Dataset excerpt:
----------------

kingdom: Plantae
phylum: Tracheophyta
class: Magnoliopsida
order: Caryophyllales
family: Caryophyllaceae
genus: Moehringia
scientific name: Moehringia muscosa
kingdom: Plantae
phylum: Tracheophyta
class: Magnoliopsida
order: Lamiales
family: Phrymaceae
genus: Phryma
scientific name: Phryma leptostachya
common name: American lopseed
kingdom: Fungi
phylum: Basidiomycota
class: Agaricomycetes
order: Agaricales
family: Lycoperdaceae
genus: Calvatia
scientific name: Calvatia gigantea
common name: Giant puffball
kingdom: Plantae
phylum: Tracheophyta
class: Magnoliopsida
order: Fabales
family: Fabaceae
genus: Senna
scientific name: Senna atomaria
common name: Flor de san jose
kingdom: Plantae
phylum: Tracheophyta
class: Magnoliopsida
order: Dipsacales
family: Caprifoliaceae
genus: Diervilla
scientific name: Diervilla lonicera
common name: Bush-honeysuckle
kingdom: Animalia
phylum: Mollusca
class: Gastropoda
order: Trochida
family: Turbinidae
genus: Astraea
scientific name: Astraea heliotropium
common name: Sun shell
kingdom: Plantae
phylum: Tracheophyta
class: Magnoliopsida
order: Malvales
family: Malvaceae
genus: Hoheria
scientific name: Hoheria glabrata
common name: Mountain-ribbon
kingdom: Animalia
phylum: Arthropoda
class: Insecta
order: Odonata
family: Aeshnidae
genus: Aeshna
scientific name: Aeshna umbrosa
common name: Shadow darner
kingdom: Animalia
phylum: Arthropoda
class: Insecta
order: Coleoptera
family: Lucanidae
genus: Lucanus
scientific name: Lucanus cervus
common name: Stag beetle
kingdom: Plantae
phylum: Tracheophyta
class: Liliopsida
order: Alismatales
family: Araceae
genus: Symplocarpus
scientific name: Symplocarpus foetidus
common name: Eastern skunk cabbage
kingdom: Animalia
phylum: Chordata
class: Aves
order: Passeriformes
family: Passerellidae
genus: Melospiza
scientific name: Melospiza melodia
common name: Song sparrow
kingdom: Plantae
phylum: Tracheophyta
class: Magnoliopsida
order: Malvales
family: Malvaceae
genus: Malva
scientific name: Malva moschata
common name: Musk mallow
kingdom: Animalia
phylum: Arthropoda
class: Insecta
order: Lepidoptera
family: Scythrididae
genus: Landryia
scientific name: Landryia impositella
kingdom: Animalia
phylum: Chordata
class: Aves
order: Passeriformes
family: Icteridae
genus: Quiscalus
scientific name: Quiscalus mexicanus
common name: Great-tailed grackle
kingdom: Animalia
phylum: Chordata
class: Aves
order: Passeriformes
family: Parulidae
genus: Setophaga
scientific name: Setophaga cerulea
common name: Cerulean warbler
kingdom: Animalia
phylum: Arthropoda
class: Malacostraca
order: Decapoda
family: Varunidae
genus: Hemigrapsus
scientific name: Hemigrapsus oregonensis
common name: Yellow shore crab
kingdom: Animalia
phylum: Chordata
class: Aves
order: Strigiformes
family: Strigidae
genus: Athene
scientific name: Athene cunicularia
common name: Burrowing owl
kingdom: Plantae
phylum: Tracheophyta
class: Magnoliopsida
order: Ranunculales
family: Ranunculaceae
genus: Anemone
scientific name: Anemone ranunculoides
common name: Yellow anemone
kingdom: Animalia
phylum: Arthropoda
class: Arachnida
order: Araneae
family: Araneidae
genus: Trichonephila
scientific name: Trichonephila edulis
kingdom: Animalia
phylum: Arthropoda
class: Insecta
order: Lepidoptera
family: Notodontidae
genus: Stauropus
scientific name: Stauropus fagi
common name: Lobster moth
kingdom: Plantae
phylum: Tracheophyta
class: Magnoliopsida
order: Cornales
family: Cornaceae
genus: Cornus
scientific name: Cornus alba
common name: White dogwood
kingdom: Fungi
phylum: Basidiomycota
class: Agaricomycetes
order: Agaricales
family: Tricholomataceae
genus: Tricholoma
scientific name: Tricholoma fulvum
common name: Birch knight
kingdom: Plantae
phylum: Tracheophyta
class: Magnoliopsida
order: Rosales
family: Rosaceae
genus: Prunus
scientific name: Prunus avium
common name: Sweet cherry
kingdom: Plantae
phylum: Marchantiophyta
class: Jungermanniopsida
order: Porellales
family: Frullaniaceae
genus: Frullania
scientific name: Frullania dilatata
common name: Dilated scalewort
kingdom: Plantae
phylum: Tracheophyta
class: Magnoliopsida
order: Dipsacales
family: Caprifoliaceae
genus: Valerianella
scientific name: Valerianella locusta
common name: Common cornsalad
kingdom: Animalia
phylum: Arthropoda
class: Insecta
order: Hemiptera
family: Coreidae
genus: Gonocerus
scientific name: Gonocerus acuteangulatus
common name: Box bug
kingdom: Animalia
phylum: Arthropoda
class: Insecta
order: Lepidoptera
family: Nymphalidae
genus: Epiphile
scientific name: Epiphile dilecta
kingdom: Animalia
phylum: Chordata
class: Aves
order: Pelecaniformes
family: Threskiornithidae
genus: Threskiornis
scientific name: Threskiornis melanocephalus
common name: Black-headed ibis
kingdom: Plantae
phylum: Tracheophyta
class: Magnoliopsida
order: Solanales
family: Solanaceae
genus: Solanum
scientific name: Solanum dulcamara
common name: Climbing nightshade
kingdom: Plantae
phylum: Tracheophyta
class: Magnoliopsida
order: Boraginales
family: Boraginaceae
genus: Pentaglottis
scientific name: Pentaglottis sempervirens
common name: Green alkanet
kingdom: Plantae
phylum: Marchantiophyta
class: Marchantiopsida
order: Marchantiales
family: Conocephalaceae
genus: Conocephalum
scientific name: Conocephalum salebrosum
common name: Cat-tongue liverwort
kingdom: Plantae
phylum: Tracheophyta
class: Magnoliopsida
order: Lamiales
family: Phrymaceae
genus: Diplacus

----------------

▶ **Exercise**: Extract every line from the data above and reproduce each one word for word, keeping the original order.

▶ **Answer to the exercise**:
kingdom: Plantae
phylum: Tracheophyta
class: Magnoliopsida
order: Caryophyllales
family: Caryophyllaceae
genus: Moehringia
scientific name: Moehringia muscosa
kingdom: Plantae
phylum: Tracheophyta
class: Magnoliopsida
order: Lamiales
family: Phrymaceae
genus: Phryma
scientific name: Phryma leptostachya
common name: American lopseed
kingdom: Fungi
phylum: Basidiomycota
class: Agaricomycetes
order: Agaricales
family: Lycoperdaceae
genus: Calvatia
scientific name: Calvatia gigantea
common name: Giant puffball
kingdom: Plantae
phylum: Tracheophyta
class: Magnoliopsida
order: Fabales
family: Fabaceae
genus: Senna
scientific name: Senna atomaria
common name: Flor de san jose
kingdom: Plantae
phylum: Tracheophyta
class: Magnoliopsida
order: Dipsacales
family: Caprifoliaceae
genus: Diervilla
scientific name: Diervilla lonicera
common name: Bush-honeysuckle
kingdom: Animalia
phylum: Mollusca
class: Gastropoda
order: Trochida
family: Turbinidae
genus: Astraea
scientific name: Astraea heliotropium
common name: Sun shell
kingdom: Plantae
phylum: Tracheophyta
class: Magnoliopsida
order: Malvales
family: Malvaceae
genus: Hoheria
scientific name: Hoheria glabrata
common name: Mountain-ribbon
kingdom: Animalia
phylum: Arthropoda
class: Insecta
order: Odonata
family: Aeshnidae
genus: Aeshna
scientific name: Aeshna umbrosa
common name: Shadow darner
kingdom: Animalia
phylum: Arthropoda
class: Insecta
order: Coleoptera
family: Lucanidae
genus: Lucanus
scientific name: Lucanus cervus
common name: Stag beetle
kingdom: Plantae
phylum: Tracheophyta
class: Liliopsida
order: Alismatales
family: Araceae
genus: Symplocarpus
scientific name: Symplocarpus foetidus
common name: Eastern skunk cabbage
kingdom: Animalia
phylum: Chordata
class: Aves
order: Passeriformes
family: Passerellidae
genus: Melospiza
scientific name: Melospiza melodia
common name: Song sparrow
kingdom: Plantae
phylum: Tracheophyta
class: Magnoliopsida
order: Malvales
family: Malvaceae
genus: Malva
scientific name: Malva moschata
common name: Musk mallow
kingdom: Animalia
phylum: Arthropoda
class: Insecta
order: Lepidoptera
family: Scythrididae
genus: Landryia
scientific name: Landryia impositella
kingdom: Animalia
phylum: Chordata
class: Aves
order: Passeriformes
family: Icteridae
genus: Quiscalus
scientific name: Quiscalus mexicanus
common name: Great-tailed grackle
kingdom: Animalia
phylum: Chordata
class: Aves
order: Passeriformes
family: Parulidae
genus: Setophaga
scientific name: Setophaga cerulea
common name: Cerulean warbler
kingdom: Animalia
phylum: Arthropoda
class: Malacostraca
order: Decapoda
family: Varunidae
genus: Hemigrapsus
scientific name: Hemigrapsus oregonensis
common name: Yellow shore crab
kingdom: Animalia
phylum: Chordata
class: Aves
order: Strigiformes
family: Strigidae
genus: Athene
scientific name: Athene cunicularia
common name: Burrowing owl
kingdom: Plantae
phylum: Tracheophyta
class: Magnoliopsida
order: Ranunculales
family: Ranunculaceae
genus: Anemone
scientific name: Anemone ranunculoides
common name: Yellow anemone
kingdom: Animalia
phylum: Arthropoda
class: Arachnida
order: Araneae
family: Araneidae
genus: Trichonephila
scientific name: Trichonephila edulis
kingdom: Animalia
phylum: Arthropoda
class: Insecta
order: Lepidoptera
family: Notodontidae
genus: Stauropus
scientific name: Stauropus fagi
common name: Lobster moth
kingdom: Plantae
phylum: Tracheophyta
class: Magnoliopsida
order: Cornales
family: Cornaceae
genus: Cornus
scientific name: Cornus alba
common name: White dogwood
kingdom: Fungi
phylum: Basidiomycota
class: Agaricomycetes
order: Agaricales
family: Tricholomataceae
genus: Tricholoma
scientific name: Tricholoma fulvum
common name: Birch knight
kingdom: Plantae
phylum: Tracheophyta
class: Magnoliopsida
order: Rosales
family: Rosaceae
genus: Prunus
scientific name: Prunus avium
common name: Sweet cherry
kingdom: Plantae
phylum: Marchantiophyta
class: Jungermanniopsida
order: Porellales
family: Frullaniaceae
genus: Frullania
scientific name: Frullania dilatata
common name: Dilated scalewort
kingdom: Plantae
phylum: Tracheophyta
class: Magnoliopsida
order: Dipsacales
family: Caprifoliaceae
genus: Valerianella
scientific name: Valerianella locusta
common name: Common cornsalad
kingdom: Animalia
phylum: Arthropoda
class: Insecta
order: Hemiptera
family: Coreidae
genus: Gonocerus
scientific name: Gonocerus acuteangulatus
common name: Box bug
kingdom: Animalia
phylum: Arthropoda
class: Insecta
order: Lepidoptera
family: Nymphalidae
genus: Epiphile
scientific name: Epiphile dilecta
kingdom: Animalia
phylum: Chordata
class: Aves
order: Pelecaniformes
family: Threskiornithidae
genus: Threskiornis
scientific name: Threskiornis melanocephalus
common name: Black-headed ibis
kingdom: Plantae
phylum: Tracheophyta
class: Magnoliopsida
order: Solanales
family: Solanaceae
genus: Solanum
scientific name: Solanum dulcamara
common name: Climbing nightshade
kingdom: Plantae
phylum: Tracheophyta
class: Magnoliopsida
order: Boraginales
family: Boraginaceae
genus: Pentaglottis
scientific name: Pentaglottis sempervirens
common name: Green alkanet
kingdom: Plantae
phylum: Marchantiophyta
class: Marchantiopsida
order: Marchantiales
family: Conocephalaceae
genus: Conocephalum
scientific name: Conocephalum salebrosum
common name: Cat-tongue liverwort
kingdom: Plantae
phylum: Tracheophyta
class: Magnoliopsida
order: Lamiales
family: Phrymaceae
genus: Diplacus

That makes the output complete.